Bu yazı sağ eliyle sol kulağını tutan, zihni bulanık, kıssadan hisseciler içindir.
***
Romeo ve Juliet ilk akla gelen isimler oluyor tabii böyle bir başlık olunca. Hakkınız var; zira, arabesk bir söylem olan "senin için ölürüm" 1600'lü yıllarda söyleniyor. Hala bugün bile romantik bir klişe dışına çıkamayıp dillere pelesenk olduysa, birbirleri için gerçekten ölen bu iki realistin adının akla gelmesi kaçınılmaz. Kendi hayatını bir başkasının peşi sıra feda etmek bugünün koşullarında nereden baksan enayilik. Belki de bugün yazılsa içlerinden en az biri ‘hayat devam ediyor’ demişti. Bu arabesk romantizmi nasıl oldu da geride bırakıp bireyin kutsallığına evrildi ilişkiler? Hayret! İkinci bir ismi düşünmeye başlayın tiyatronun aşıkları üzerine; eminim biraz uzun sürecektir bulmanız.
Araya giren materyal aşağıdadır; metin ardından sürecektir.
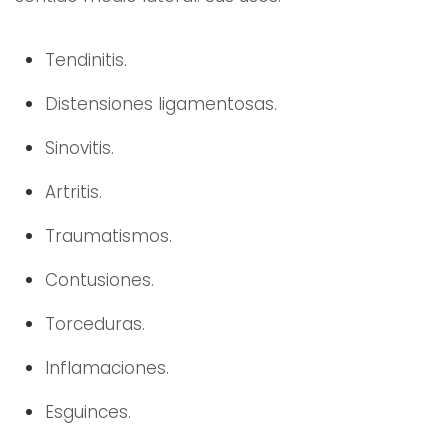
Tendinitis.
Distensiones ligamentosas.
Sinovitis.
Artritis.
Traumatismos.
Contusiones.
Torceduras.
Inflamaciones.
Esguinces.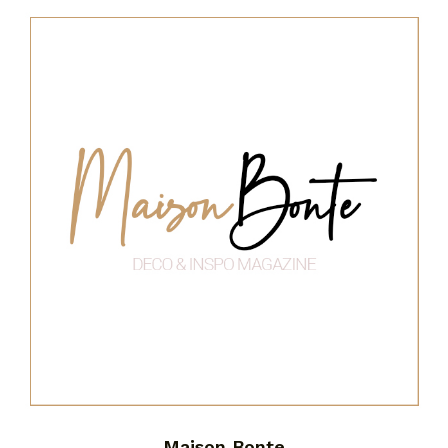
Maison Bonte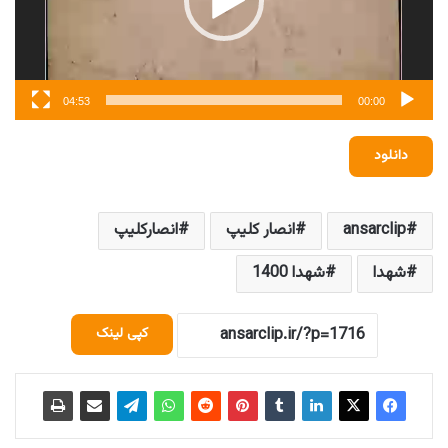
04:53
00:00
دانلود
ansarclip
انصار کلیپ
انصارکلیپ
شهدا
شهدا 1400
کپی لینک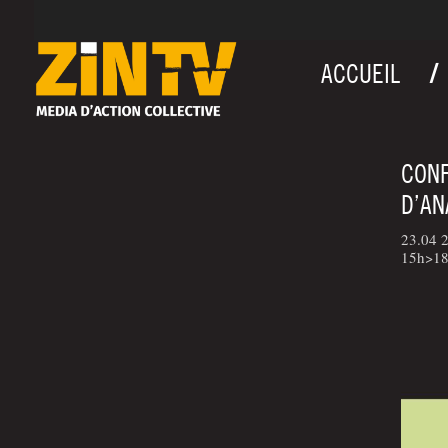
ACCUEIL
CONF
D’AN
23.04 2
15h>18h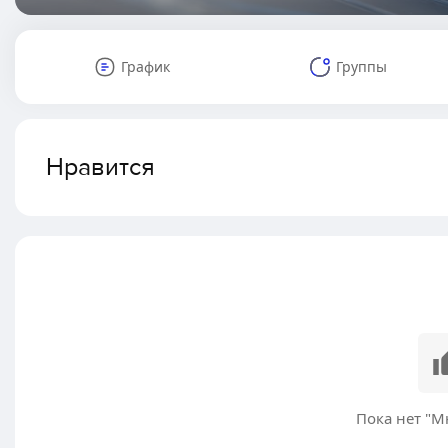
График
Группы
Нравится
Пока нет "М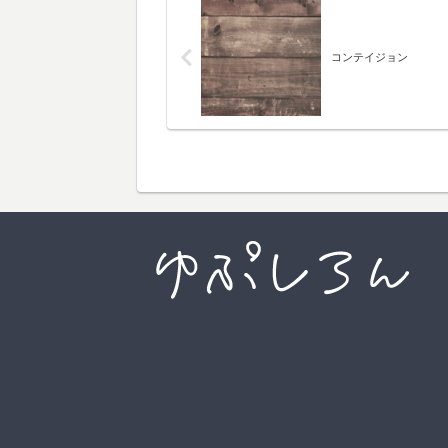
コンテイジョン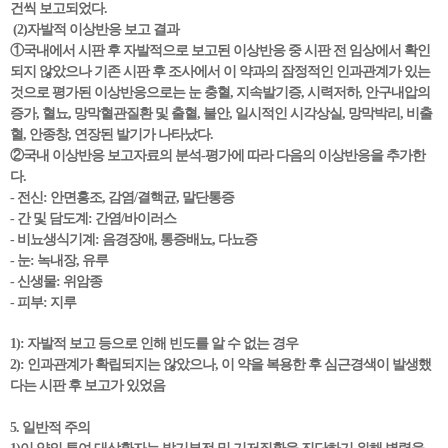
건씩 보고되었다.
(2)자발적 이상반응 보고 결과
①국내에서 시판 후 자발적으로 보고된 이상반응 중 시판 전 임상에서 확인
되지 않았으나 기존 시판 후 조사에서 이 약과의 잠정적인 인과관계가 있는
것으로 평가된 이상반응으로는 눈 충혈, 지속발기증, 시력저하, 안구내압의
증가, 혈뇨, 망막혈관질환 및 출혈, 불안, 일시적인 시각상실, 망막박리, 비출
혈, 안종창, 연장된 발기가 나타났다.
②국내 이상반응 보고자료의 분석-평가에 따라 다음의 이상반응을 추가한
다.
- 전신: 안면홍조, 감염/결핵균, 말단통증
- 간 및 담도계: 간염/바이러스
- 비뇨생식기계: 음경장애, 통증배뇨, 다뇨증
- 눈: 녹내장, 유루
- 신생물: 위암종
- 피부: 지루
1): 자발적 보고 등으로 인해 빈도를 알 수 없는 경우
2): 인과관계가 확립되지는 않았으나, 이 약을 복용한 후 심근경색이 발생했
다는 시판 후 보고가 있었음
5. 일반적 주의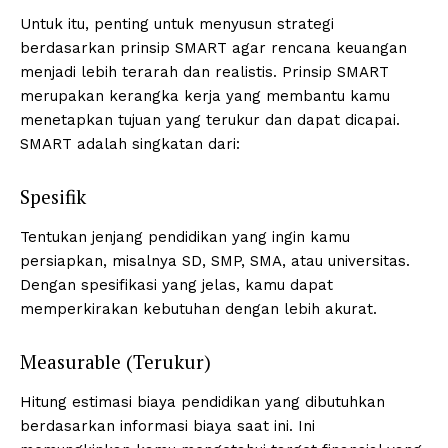
Untuk itu, penting untuk menyusun strategi
berdasarkan prinsip SMART agar rencana keuangan
menjadi lebih terarah dan realistis. Prinsip SMART
merupakan kerangka kerja yang membantu kamu
menetapkan tujuan yang terukur dan dapat dicapai.
SMART adalah singkatan dari:
Spesifik
Tentukan jenjang pendidikan yang ingin kamu
persiapkan, misalnya SD, SMP, SMA, atau universitas.
Dengan spesifikasi yang jelas, kamu dapat
memperkirakan kebutuhan dengan lebih akurat.
Measurable (Terukur)
Hitung estimasi biaya pendidikan yang dibutuhkan
berdasarkan informasi biaya saat ini. Ini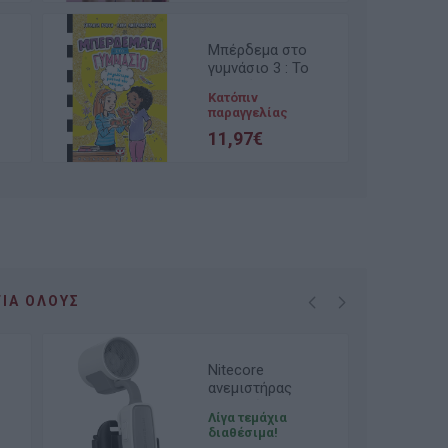
Μπέρδεμα στο
γυμνάσιο 3 : Το
μεγαλύτερο
Κατόπιν
μυστικό του
παραγγελίας
κόσμου!
11,97€
ΓΙΑ ΌΛΟΥΣ
Nitecore
ανεμιστήρας
ατομικός NCF20
Λίγα τεμάχια
White
διαθέσιμα!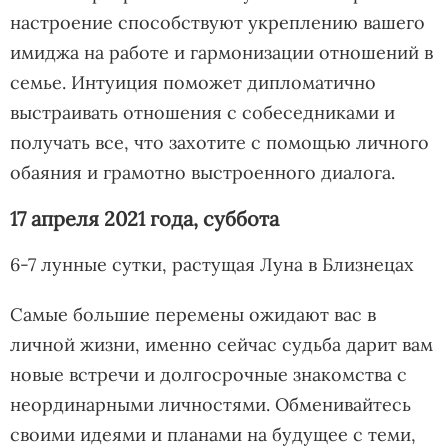
настроение способствуют укреплению вашего
имиджа на работе и гармонизации отношений в
семье. Интуиция поможет дипломатично
выстраивать отношения с собеседниками и
получать все, что захотите с помощью личного
обаяния и грамотно выстроенного диалога.
17 апреля 2021 года, суббота
6-7 лунные сутки, растущая Луна в Близнецах
Самые большие перемены ожидают вас в
личной жизни, именно сейчас судьба дарит вам
новые встречи и долгосрочные знакомства с
неординарными личностями. Обменивайтесь
своими идеями и планами на будущее с теми,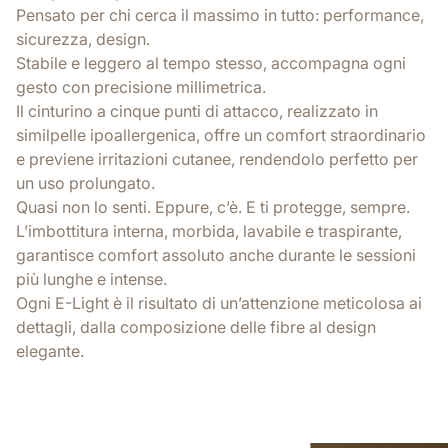
Pensato per chi cerca il massimo in tutto: performance,
sicurezza, design.
Stabile e leggero al tempo stesso, accompagna ogni
gesto con precisione millimetrica.
Il cinturino a cinque punti di attacco, realizzato in
similpelle ipoallergenica, offre un comfort straordinario
e previene irritazioni cutanee, rendendolo perfetto per
un uso prolungato.
Quasi non lo senti. Eppure, c’è. E ti protegge, sempre.
L’imbottitura interna, morbida, lavabile e traspirante,
garantisce comfort assoluto anche durante le sessioni
più lunghe e intense.
Ogni E-Light è il risultato di un’attenzione meticolosa ai
dettagli, dalla composizione delle fibre al design
elegante.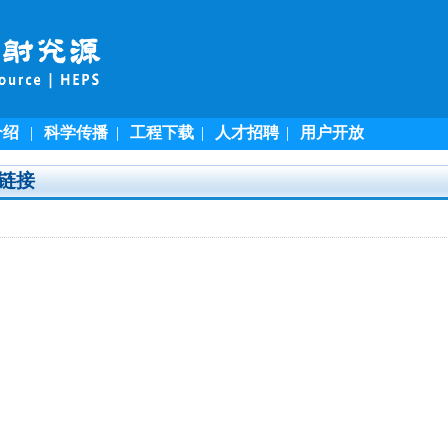
介绍
|
科学传播
|
工程下载
|
人才招聘
|
用户开放
链接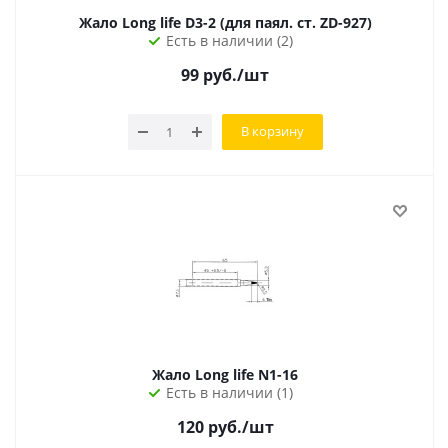
Жало Long life D3-2 (для паял. ст. ZD-927)
Есть в наличии (2)
99
руб.
/шт
В корзину
Жало Long life N1-16
Есть в наличии (1)
120
руб.
/шт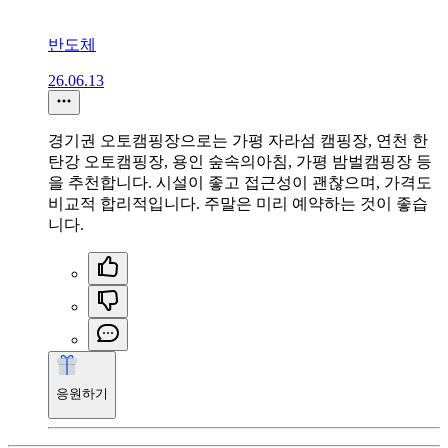
반도체
26.06.13
경기권 오토캠핑장으로는 가평 자라섬 캠핑장, 연천 한
탄강 오토캠핑장, 용인 숲속의아침, 가평 밤벌캠핑장 등
을 추천합니다. 시설이 좋고 접근성이 괜찮으며, 가격도
비교적 합리적입니다. 주말은 미리 예약하는 것이 좋습
니다.
응원하기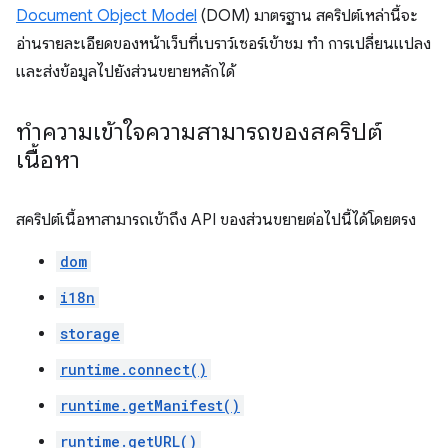
Document Object Model
(DOM) มาตรฐาน สคริปต์เหล่านี้จะ
อ่านรายละเอียดของหน้าเว็บที่เบราว์เซอร์เข้าชม ทำ การเปลี่ยนแปลง
และส่งข้อมูลไปยังส่วนขยายหลักได้
ทำความเข้าใจความสามารถของสคริปต์
เนื้อหา
สคริปต์เนื้อหาสามารถเข้าถึง API ของส่วนขยายต่อไปนี้ได้โดยตรง
dom
i18n
storage
runtime.connect()
runtime.getManifest()
runtime.getURL()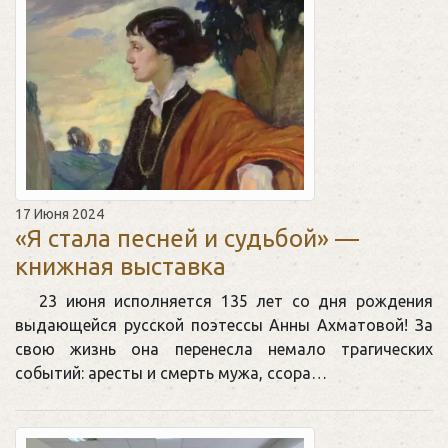
17 Июня 2024
«Я стала песней и судьбой» —
книжная выставка
23 июня исполняется 135 лет со дня рождения
выдающейся русской поэтессы Анны Ахматовой! За
свою жизнь она перенесла немало трагических
событий: аресты и смерть мужа, ссора…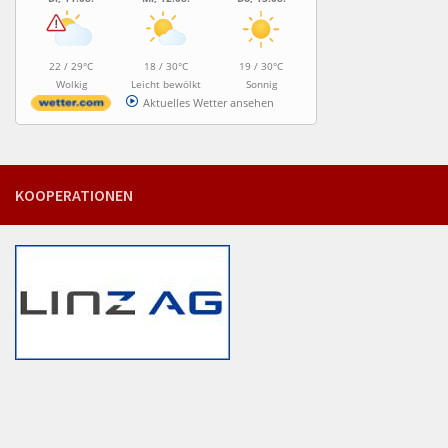
22 / 29°C
18 / 30°C
19 / 30°C
Wolkig
Leicht bewölkt
Sonnig
Aktuelles Wetter ansehen
KOOPERATIONEN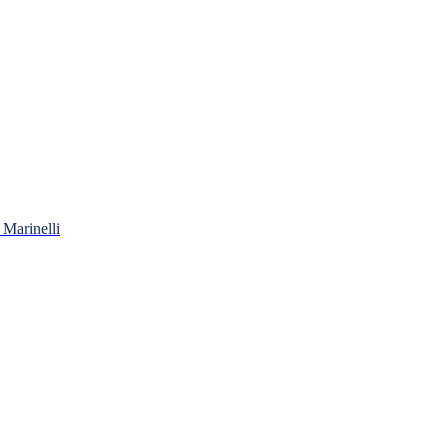
Marinelli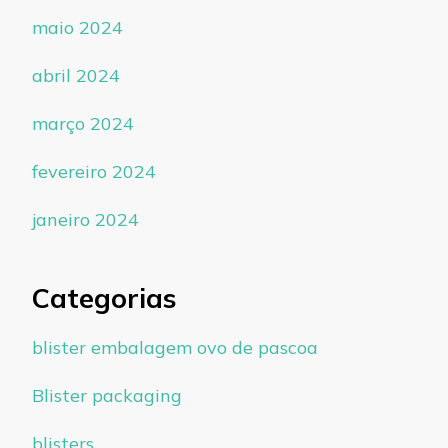
maio 2024
abril 2024
março 2024
fevereiro 2024
janeiro 2024
Categorias
blister embalagem ovo de pascoa
Blister packaging
blisters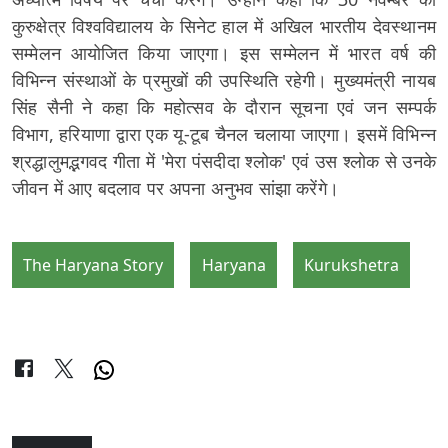
कुरुक्षेत्र विश्वविद्यालय के सिनेट हाल में अखिल भारतीय देवस्थानम
सम्मेलन आयोजित किया जाएगा। इस सम्मेलन में भारत वर्ष की
विभिन्न संस्थाओं के प्रमुखों की उपस्थिति रहेगी। मुख्यमंत्री नायब
सिंह सैनी ने कहा कि महोत्सव के दौरान सूचना एवं जन सम्पर्क
विभाग, हरियाणा द्वारा एक यू-टूब चैनल चलाया जाएगा। इसमें विभिन्न
श्रद्धालुमद्भगवद गीता में 'मेरा पंसदीदा श्लोक' एवं उस श्लोक से उनके
जीवन में आए बदलाव पर अपना अनुभव सांझा करेंगे।
The Haryana Story
Haryana
Kurukshetra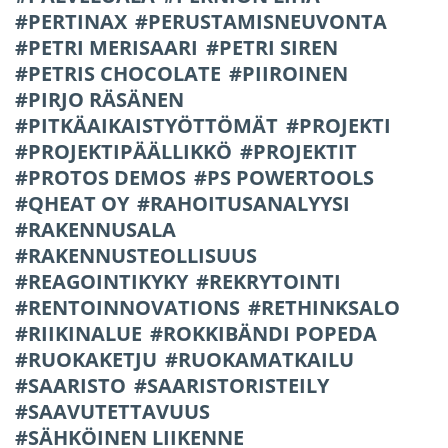
PERTINAX
PERUSTAMISNEUVONTA
PETRI MERISAARI
PETRI SIREN
PETRIS CHOCOLATE
PIIROINEN
PIRJO RÄSÄNEN
PITKÄAIKAISTYÖTTÖMÄT
PROJEKTI
PROJEKTIPÄÄLLIKKÖ
PROJEKTIT
PROTOS DEMOS
PS POWERTOOLS
QHEAT OY
RAHOITUSANALYYSI
RAKENNUSALA
RAKENNUSTEOLLISUUS
REAGOINTIKYKY
REKRYTOINTI
RENTOINNOVATIONS
RETHINKSALO
RIIKINALUE
ROKKIBÄNDI POPEDA
RUOKAKETJU
RUOKAMATKAILU
SAARISTO
SAARISTORISTEILY
SAAVUTETTAVUUS
SÄHKÖINEN LIIKENNE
O zaman şaşırmamalı günümüz hikayelerinin bir rüzgar esimi kalıcılığında olmasına. Melodramatik bir eserin karakterleri de kendi saplantılı hallerinden çıkamayan rol kişilerinden oluşuyor. Karakter dönüşümleri ya imkansızdır ya da büyük bir yıkımın ardından gelir fakat rivayet olarak anılır yalnızca. Bu tarafıyla bir deliler evrenidir bakıldığında. İyilerin salt iyi, kötülerin ise amansızca kötü olduğu bir evrende tabi ki bir söz varsa tutulur. Senin için ölürüm lafı postdramatik evrende ne kadar akıl dışıysa, melodramatik evrende o kadar "ne bekliyordun ki"dir. Hiçbir şeyin yolunda gitmediği bir evrendir burası. Romeo düşmanının kızına aşık olur, onun akrabasını yanlışlıkla öldürür, sürgün edilir, bur tarafta Juliet’i akrabasıyla evlendirecekler hem de çocuk yaşta -al sana bir de çocuk gelin-, yetmez tabii ki, Romeo sevgilisinin öldüğünü öğrenir, mezarına gelir, -halbuki mektup gönderdi rahip ama gitmez ki o mektup, postdramatik olsa yazarsın paketi bitmemişse gider mesaj ama orda gitmez- mezarının başında zehir içer ölür. Julietin gözleri mi oynadı ne? Bir dakika Jliet yaşıyor. Tabii ya acıları bitti sandınız değil mi? Bitmez. Juliet de sevgilisinin öldüğünü sanar o da kendini öldürür. Soluk soluğa rahip gelir olanları ailelere anlatır. Bin senedir düşman aileler barışır.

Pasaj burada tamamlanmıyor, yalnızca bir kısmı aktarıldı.